Cresciuta con il bisogno di essere indipendente, attraverso le regole ho organizzato tutta la mia vita.
Avevo 23 anni quando Sergio mi ha chiesto di condurre la sala e di essere Sommelier per Il Patio.
La costante della mia vita sono sempre stati gli odori. Memorizzare profumi, chiudere gli occhi per annusare l’aria.
L’odore è qualcosa che hai in memoria, un viaggio mentale: anche se non lo riconosci, hai quel cassetto che ti riporta direttamente ad un ricordo.
Per questo annuso un vino e mi si aprono cassetti nella testa.
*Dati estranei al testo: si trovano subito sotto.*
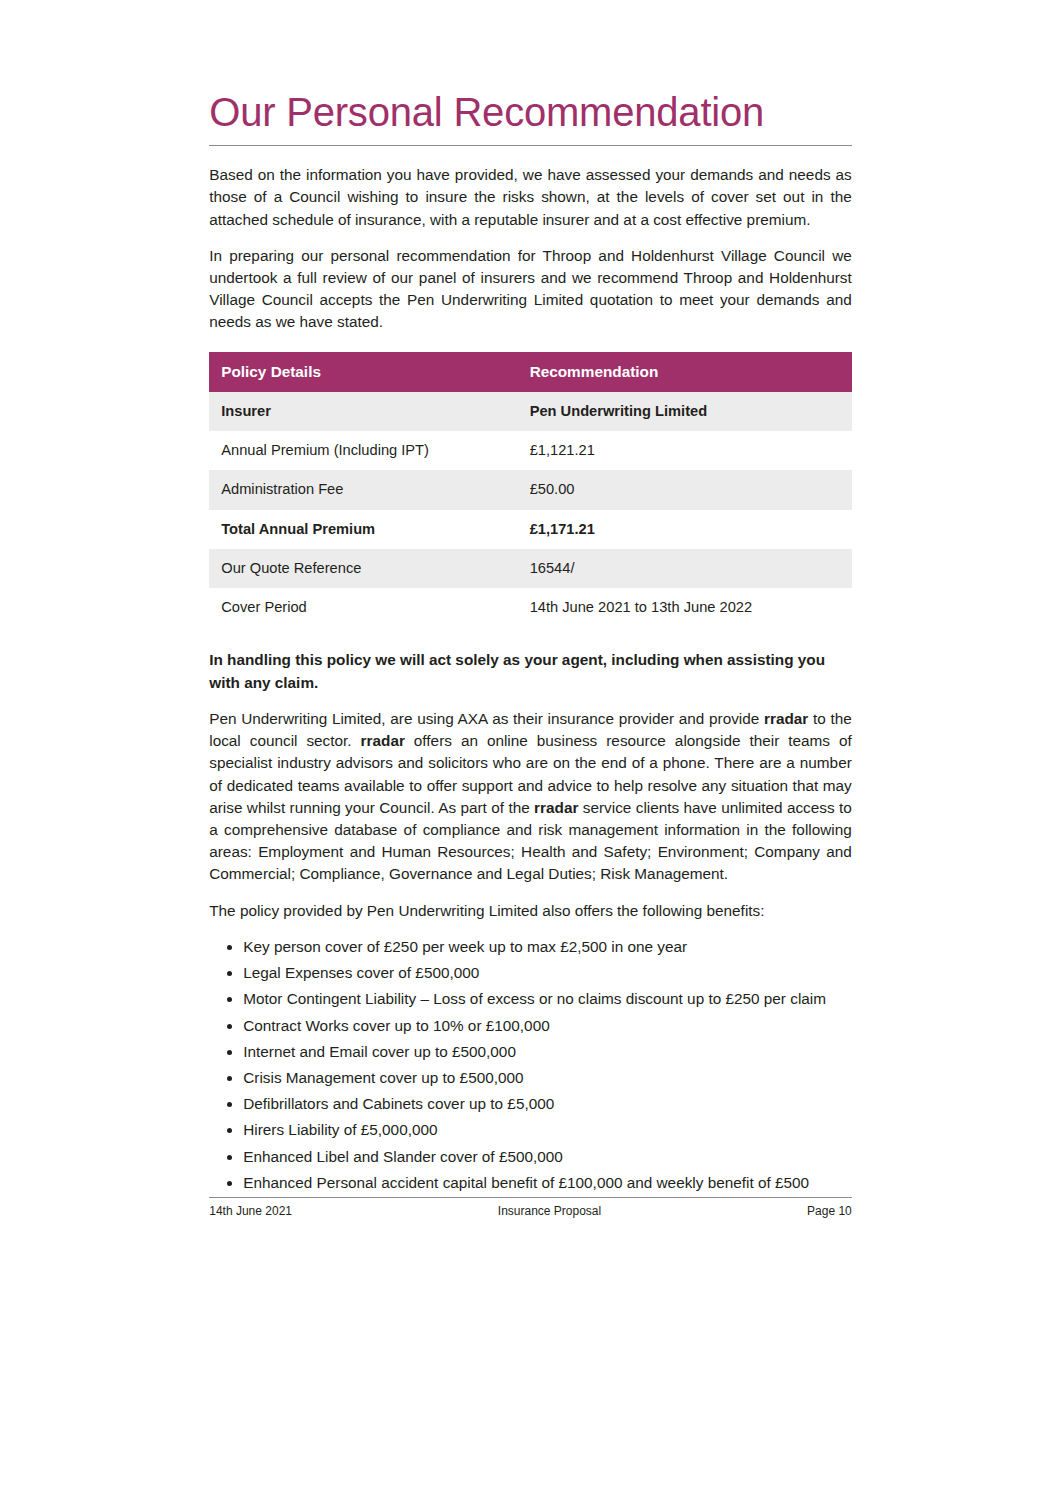Our Personal Recommendation
Based on the information you have provided, we have assessed your demands and needs as those of a Council wishing to insure the risks shown, at the levels of cover set out in the attached schedule of insurance, with a reputable insurer and at a cost effective premium.
In preparing our personal recommendation for Throop and Holdenhurst Village Council we undertook a full review of our panel of insurers and we recommend Throop and Holdenhurst Village Council accepts the Pen Underwriting Limited quotation to meet your demands and needs as we have stated.
| Policy Details | Recommendation |
| --- | --- |
| Insurer | Pen Underwriting Limited |
| Annual Premium (Including IPT) | £1,121.21 |
| Administration Fee | £50.00 |
| Total Annual Premium | £1,171.21 |
| Our Quote Reference | 16544/ |
| Cover Period | 14th June 2021 to 13th June 2022 |
In handling this policy we will act solely as your agent, including when assisting you with any claim.
Pen Underwriting Limited, are using AXA as their insurance provider and provide rradar to the local council sector. rradar offers an online business resource alongside their teams of specialist industry advisors and solicitors who are on the end of a phone. There are a number of dedicated teams available to offer support and advice to help resolve any situation that may arise whilst running your Council. As part of the rradar service clients have unlimited access to a comprehensive database of compliance and risk management information in the following areas: Employment and Human Resources; Health and Safety; Environment; Company and Commercial; Compliance, Governance and Legal Duties; Risk Management.
The policy provided by Pen Underwriting Limited also offers the following benefits:
Key person cover of £250 per week up to max £2,500 in one year
Legal Expenses cover of £500,000
Motor Contingent Liability – Loss of excess or no claims discount up to £250 per claim
Contract Works cover up to 10% or £100,000
Internet and Email cover up to £500,000
Crisis Management cover up to £500,000
Defibrillators and Cabinets cover up to £5,000
Hirers Liability of £5,000,000
Enhanced Libel and Slander cover of £500,000
Enhanced Personal accident capital benefit of £100,000 and weekly benefit of £500
14th June 2021 Insurance Proposal Page 10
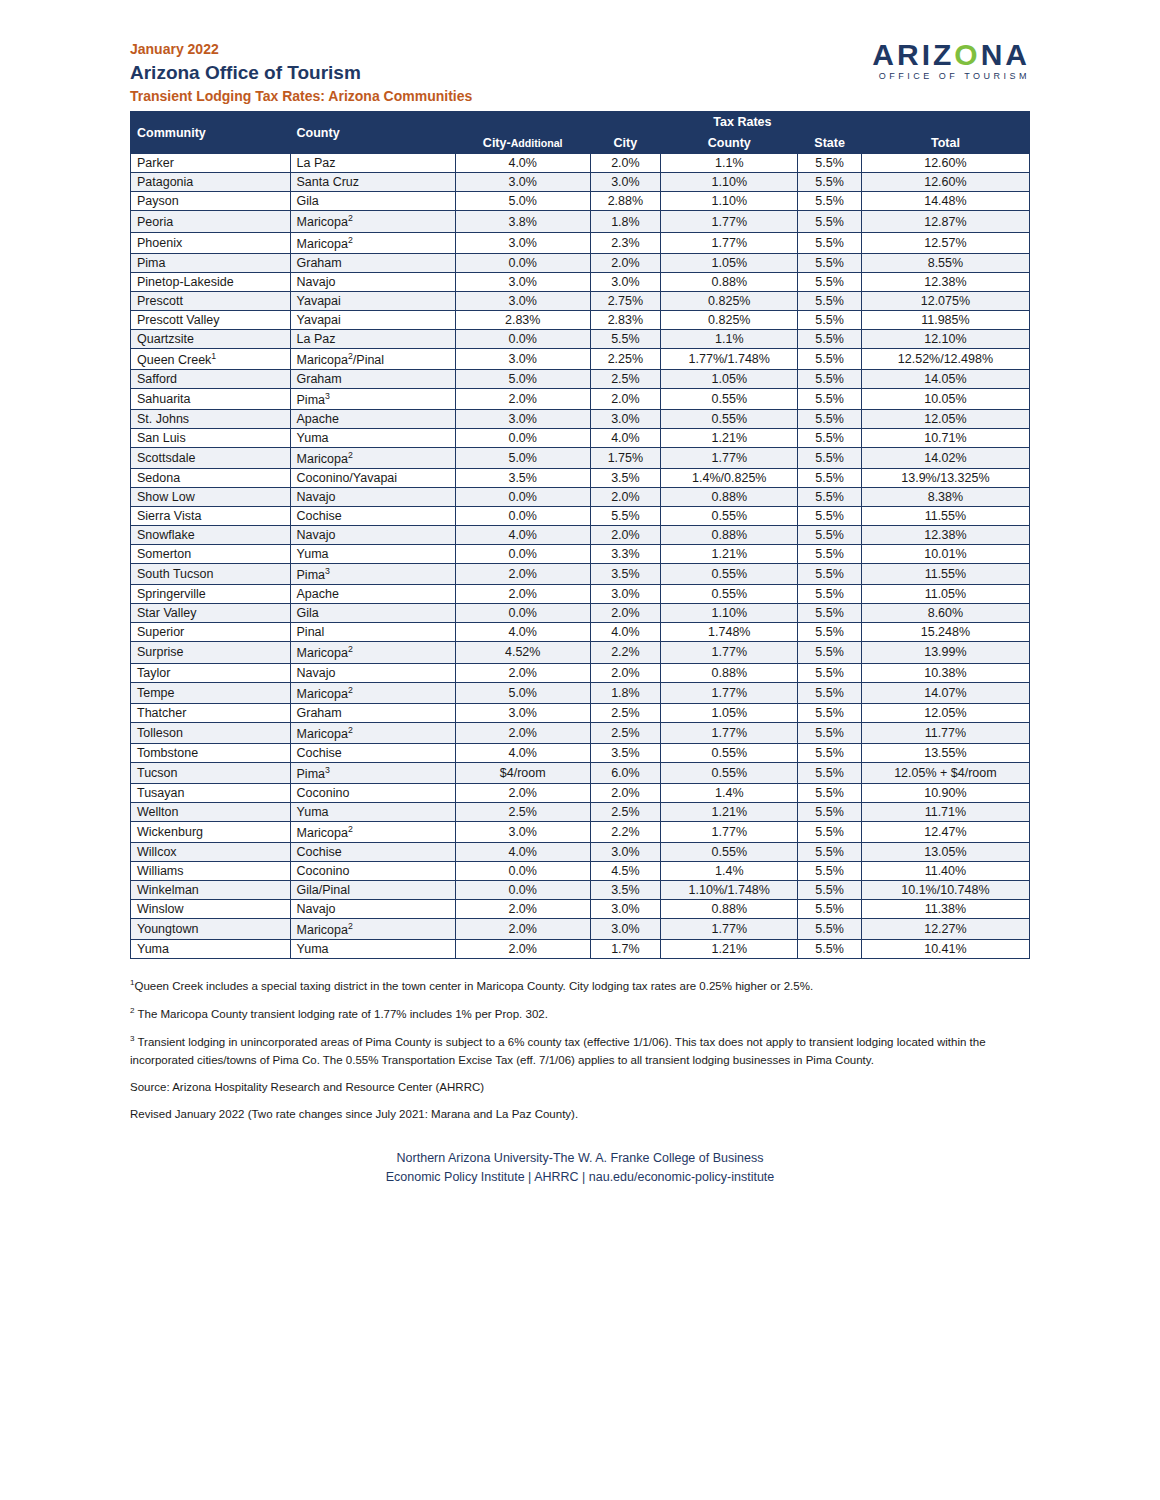January 2022
Arizona Office of Tourism
Transient Lodging Tax Rates: Arizona Communities
ARIZONA
OFFICE OF TOURISM
| Community | County | Tax Rates |
| --- | --- | --- |
| City- Additional | City | County | State | Total |
| Parker | La Paz | 4.0% | 2.0% | 1.1% | 5.5% | 12.60% |
| Patagonia | Santa Cruz | 3.0% | 3.0% | 1.10% | 5.5% | 12.60% |
| Payson | Gila | 5.0% | 2.88% | 1.10% | 5.5% | 14.48% |
| Peoria | Maricopa 2 | 3.8% | 1.8% | 1.77% | 5.5% | 12.87% |
| Phoenix | Maricopa 2 | 3.0% | 2.3% | 1.77% | 5.5% | 12.57% |
| Pima | Graham | 0.0% | 2.0% | 1.05% | 5.5% | 8.55% |
| Pinetop-Lakeside | Navajo | 3.0% | 3.0% | 0.88% | 5.5% | 12.38% |
| Prescott | Yavapai | 3.0% | 2.75% | 0.825% | 5.5% | 12.075% |
| Prescott Valley | Yavapai | 2.83% | 2.83% | 0.825% | 5.5% | 11.985% |
| Quartzsite | La Paz | 0.0% | 5.5% | 1.1% | 5.5% | 12.10% |
| Queen Creek 1 | Maricopa 2 /Pinal | 3.0% | 2.25% | 1.77%/1.748% | 5.5% | 12.52%/12.498% |
| Safford | Graham | 5.0% | 2.5% | 1.05% | 5.5% | 14.05% |
| Sahuarita | Pima 3 | 2.0% | 2.0% | 0.55% | 5.5% | 10.05% |
| St. Johns | Apache | 3.0% | 3.0% | 0.55% | 5.5% | 12.05% |
| San Luis | Yuma | 0.0% | 4.0% | 1.21% | 5.5% | 10.71% |
| Scottsdale | Maricopa 2 | 5.0% | 1.75% | 1.77% | 5.5% | 14.02% |
| Sedona | Coconino/Yavapai | 3.5% | 3.5% | 1.4%/0.825% | 5.5% | 13.9%/13.325% |
| Show Low | Navajo | 0.0% | 2.0% | 0.88% | 5.5% | 8.38% |
| Sierra Vista | Cochise | 0.0% | 5.5% | 0.55% | 5.5% | 11.55% |
| Snowflake | Navajo | 4.0% | 2.0% | 0.88% | 5.5% | 12.38% |
| Somerton | Yuma | 0.0% | 3.3% | 1.21% | 5.5% | 10.01% |
| South Tucson | Pima 3 | 2.0% | 3.5% | 0.55% | 5.5% | 11.55% |
| Springerville | Apache | 2.0% | 3.0% | 0.55% | 5.5% | 11.05% |
| Star Valley | Gila | 0.0% | 2.0% | 1.10% | 5.5% | 8.60% |
| Superior | Pinal | 4.0% | 4.0% | 1.748% | 5.5% | 15.248% |
| Surprise | Maricopa 2 | 4.52% | 2.2% | 1.77% | 5.5% | 13.99% |
| Taylor | Navajo | 2.0% | 2.0% | 0.88% | 5.5% | 10.38% |
| Tempe | Maricopa 2 | 5.0% | 1.8% | 1.77% | 5.5% | 14.07% |
| Thatcher | Graham | 3.0% | 2.5% | 1.05% | 5.5% | 12.05% |
| Tolleson | Maricopa 2 | 2.0% | 2.5% | 1.77% | 5.5% | 11.77% |
| Tombstone | Cochise | 4.0% | 3.5% | 0.55% | 5.5% | 13.55% |
| Tucson | Pima 3 | $4/room | 6.0% | 0.55% | 5.5% | 12.05% + $4/room |
| Tusayan | Coconino | 2.0% | 2.0% | 1.4% | 5.5% | 10.90% |
| Wellton | Yuma | 2.5% | 2.5% | 1.21% | 5.5% | 11.71% |
| Wickenburg | Maricopa 2 | 3.0% | 2.2% | 1.77% | 5.5% | 12.47% |
| Willcox | Cochise | 4.0% | 3.0% | 0.55% | 5.5% | 13.05% |
| Williams | Coconino | 0.0% | 4.5% | 1.4% | 5.5% | 11.40% |
| Winkelman | Gila/Pinal | 0.0% | 3.5% | 1.10%/1.748% | 5.5% | 10.1%/10.748% |
| Winslow | Navajo | 2.0% | 3.0% | 0.88% | 5.5% | 11.38% |
| Youngtown | Maricopa 2 | 2.0% | 3.0% | 1.77% | 5.5% | 12.27% |
| Yuma | Yuma | 2.0% | 1.7% | 1.21% | 5.5% | 10.41% |
1Queen Creek includes a special taxing district in the town center in Maricopa County. City lodging tax rates are 0.25% higher or 2.5%.
2 The Maricopa County transient lodging rate of 1.77% includes 1% per Prop. 302.
3 Transient lodging in unincorporated areas of Pima County is subject to a 6% county tax (effective 1/1/06). This tax does not apply to transient lodging located within the incorporated cities/towns of Pima Co. The 0.55% Transportation Excise Tax (eff. 7/1/06) applies to all transient lodging businesses in Pima County.
Source: Arizona Hospitality Research and Resource Center (AHRRC)
Revised January 2022 (Two rate changes since July 2021: Marana and La Paz County).
Northern Arizona University-The W. A. Franke College of Business
Economic Policy Institute | AHRRC | nau.edu/economic-policy-institute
Se fossi una bottiglia di bianco?
Un perlage sottile, bollicine costanti. Dorato, brillante, con sentori di crosta di pane. Un vino complesso, pieno, che lascia però la bocca pulita. Fine ed equilibrato.

Il Gusto

Il gusto è memoria.
Un insieme di sensazioni emozionali che mi fanno viaggiare con la mente, smuovendo una serie di corde interiori spesso legate all’infanzia.